I depressed the button on my remote. The door rattled, rose. As I pulled into the garage, Gagné’s voice grew distant, began cutting in and out.

“Two of your samples match.”

“But I only gave you one.”

“There were four samples in the package.” I heard paper rustle.

“Paraíso, Specter, Eduardo, Gerardi.”

Minos must have misunderstood my request. When I’d asked for hair, I meant that taken from the septic tank jeans. He’d included samples from all four cats.

I could hardly get the question out.

“Which samples match, M. Gagné?”

Behind me, the garage door clicked, began chugging downward.

Gagné’s answer was garbled. I strained to make out his words. My handset gave a series of beeps.

I was listening to silence.

19

SLINGING MY LAPTOP AND BRIEFCASE OVER MY SHOULDERS

, I grabbed the package containing Susanne’s cast and hurried to the elevator. The doors were barely open when I shot out.

And slammed into Andrew Ryan.

“Whoa, whoa. Where’s the fire?”

As usual, my first reaction was irritation.

“Nice cliché.”

“I do my best. What’s in the box?”

I moved to circle him, but he stepped left, blocking my path. At that moment, a neighbor entered the lobby through the front door.

“Bonjour.”
The old man touched cane to cap, nodded to Ryan, then to me.

“Bonjour, Monsieur Gravel,”
I said.

M. Gravel shuffled to the mailboxes.

I stepped left. Ryan stepped right. Susanne’s box filled the space between our chests.

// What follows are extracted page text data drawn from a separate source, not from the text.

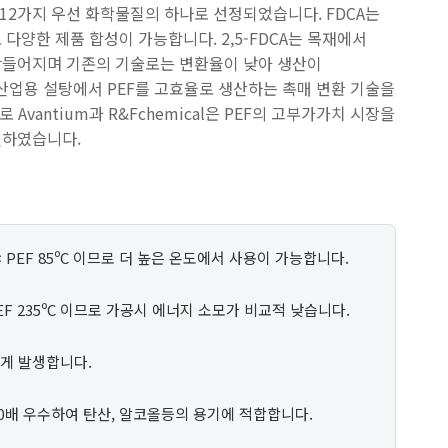
 12가지 우선 화학물질의 하나로 선정되었습니다. FDCA는
다양한 제품 합성이 가능합니다. 2,5-FDCA는 목재에서
만들어지며 기존의 기술로는 변환율이 낮아 생산이
 산업용 설탕에서 PEF를 고효율로 생산하는 촉매 변환 기술을
로 Avantium과 R&Fchemical은 PEF의 고부가가치 시장을
결하였습니다.
C < PEF 85ºC 이므로 더 높은 온도에서 사용이 가능합니다.
 < PEF 235ºC 이므로 가공시 에너지 소모가 비교적 낮습니다.
 낮게 발생합니다.
10배 우수하여 탄산, 알코올등의 용기에 적합합니다.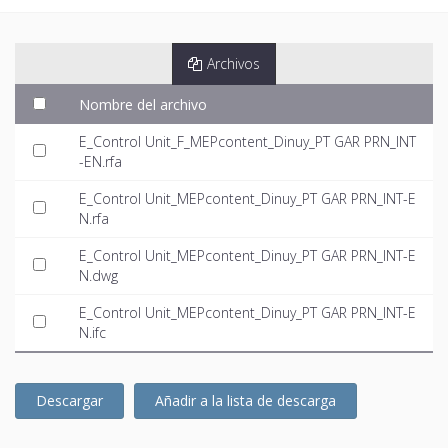
Archivos
Nombre del archivo
E_Control Unit_F_MEPcontent_Dinuy_PT GAR PRN_INT
-EN.rfa
E_Control Unit_MEPcontent_Dinuy_PT GAR PRN_INT-E
N.rfa
E_Control Unit_MEPcontent_Dinuy_PT GAR PRN_INT-E
N.dwg
E_Control Unit_MEPcontent_Dinuy_PT GAR PRN_INT-E
N.ifc
Descargar
Añadir a la lista de descarga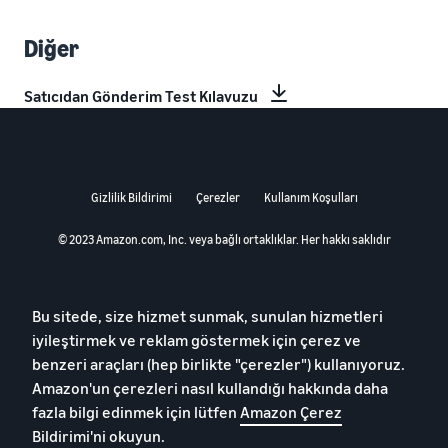
Diğer
Satıcıdan Gönderim Test Kılavuzu
Gizlilik Bildirimi
Çerezler
Kullanım Koşulları
© 2023 Amazon.com, Inc. veya bağlı ortaklıklar. Her hakkı saklıdır
Bu sitede, size hizmet sunmak, sunulan hizmetleri
iyileştirmek ve reklam göstermek için çerez ve
benzeri araçları (hep birlikte "çerezler") kullanıyoruz.
Amazon'un çerezleri nasıl kullandığı hakkında daha
fazla bilgi edinmek için lütfen
Amazon Çerez
Bildirimi'ni okuyun
.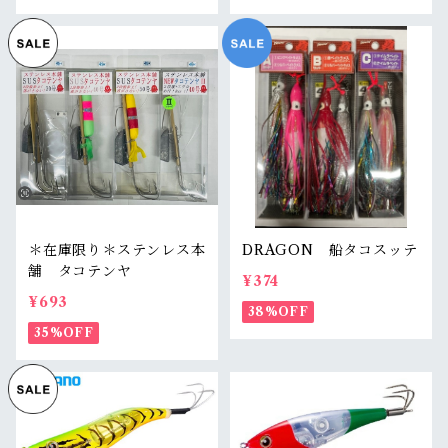
＊在庫限り＊ステンレス本
DRAGON 船タコスッテ
舗 タコテンヤ
¥374
¥693
38%OFF
35%OFF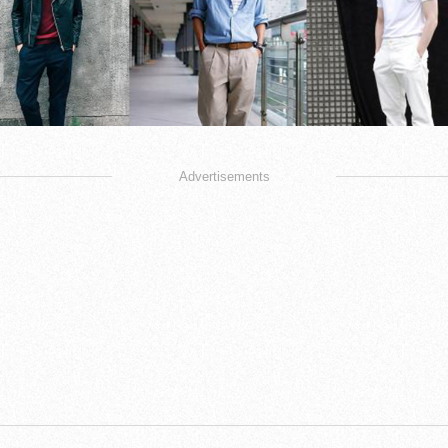
Advertisements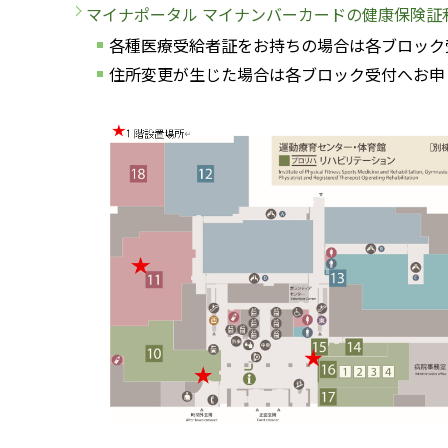
マイナポータル マイナンバーカードの健康保険証
各種医療受給者証をお持ちの場合は各ブロック
住所変更が生じた場合は各ブロック受付へお申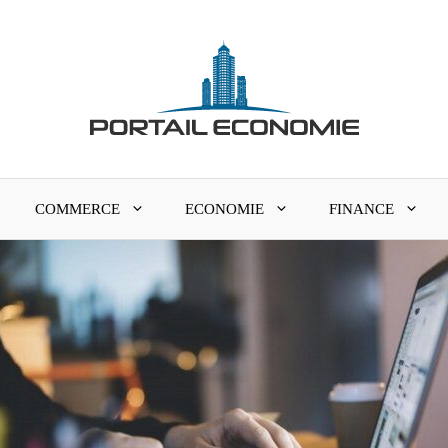
COMMERCE
ECONOMIE
FINANCE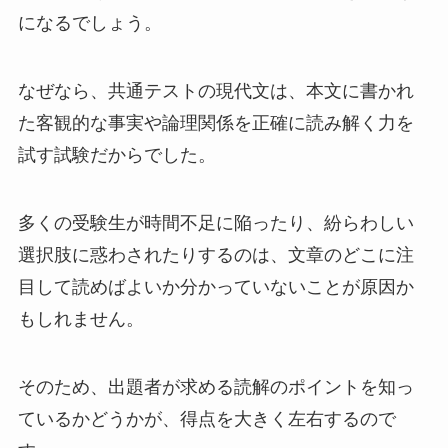
になるでしょう。
なぜなら、共通テストの現代文は、本文に書かれ
た客観的な事実や論理関係を正確に読み解く力を
試す試験だからでした。
多くの受験生が時間不足に陥ったり、紛らわしい
選択肢に惑わされたりするのは、文章のどこに注
目して読めばよいか分かっていないことが原因か
もしれません。
そのため、出題者が求める読解のポイントを知っ
ているかどうかが、得点を大きく左右するので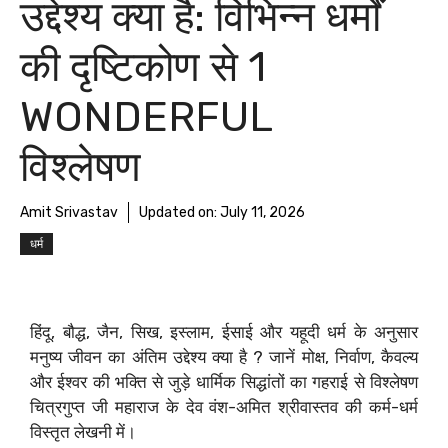
उद्देश्य क्या है: विभिन्न धर्मों
की दृष्टिकोण से 1
WONDERFUL
विश्लेषण
Amit Srivastav
Updated on:
July 11, 2026
धर्म
हिंदू, बौद्ध, जैन, सिख, इस्लाम, ईसाई और यहूदी धर्म के अनुसार
मनुष्य जीवन का अंतिम उद्देश्य क्या है ? जानें मोक्ष, निर्वाण, कैवल्य
और ईश्वर की भक्ति से जुड़े धार्मिक सिद्धांतों का गहराई से विश्लेषण
चित्रगुप्त जी महाराज के देव वंश-अमित श्रीवास्तव की कर्म-धर्म
विस्तृत लेखनी में।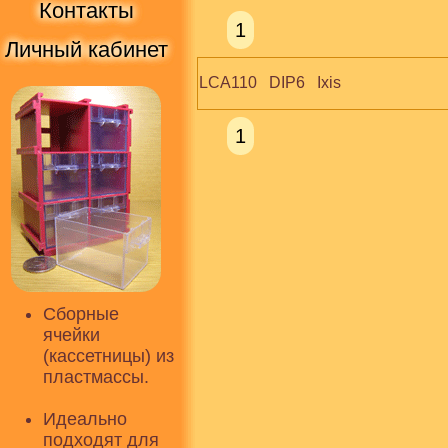
Контакты
1
Личный кабинет
LCA110   DIP6   Ixis
1
Сборные
ячейки
(кассетницы) из
пластмассы.
Идеально
подходят для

I heard a mailbox open, shut, then a walking stick tap across marble.

“I have to make a phone call, Ryan.”

“What’s in the carton?”

“The head from the septic tank.”

The walking stick stopped dead.

Ryan laid both hands on the box.

“Please, please don’t do this,” he pleaded in a loud, warbly voice.

M. Gravel inhaled so sharply it sounded like a backfire.

I glared at Ryan.

Ryan smiled at me, his back to my neighbor.

“Follow me,” I said, lips barely moving.

Heading toward my hallway, I heard Ryan turn, and knew he was winking at M. Gravel. The irritation escalated.

Inside my condo, I set everything on the table and picked up the portable.

“Gagné just phoned with DNA results on feline hair I brought from Guatemala.”

“It’s Krazy Kat.”

“He’s found a match between two of the four samples.”

“What four samples?”

I explained how Minos had packaged hair from the Specter, Eduardo, and Gerardi homes, along with some that I’d taken from the Paraíso jeans. Then I hit speakerphone and punched in the lab number.

“Which samples match?” Ryan asked.

When the receptionist answered, I asked for Gagné.

“That’s what I’m anxious to know. The Eduardo cat’s been ruled out.”

“Why?”

“Persian.”

“Poor Fluffy.”

“Buttercup.”

Gagné came on the line.

“Sorry,” I said. “You caught me underground.”

“You sound like you’re still down there.”

“I have you on speakerphone. Detective Ryan is with me.”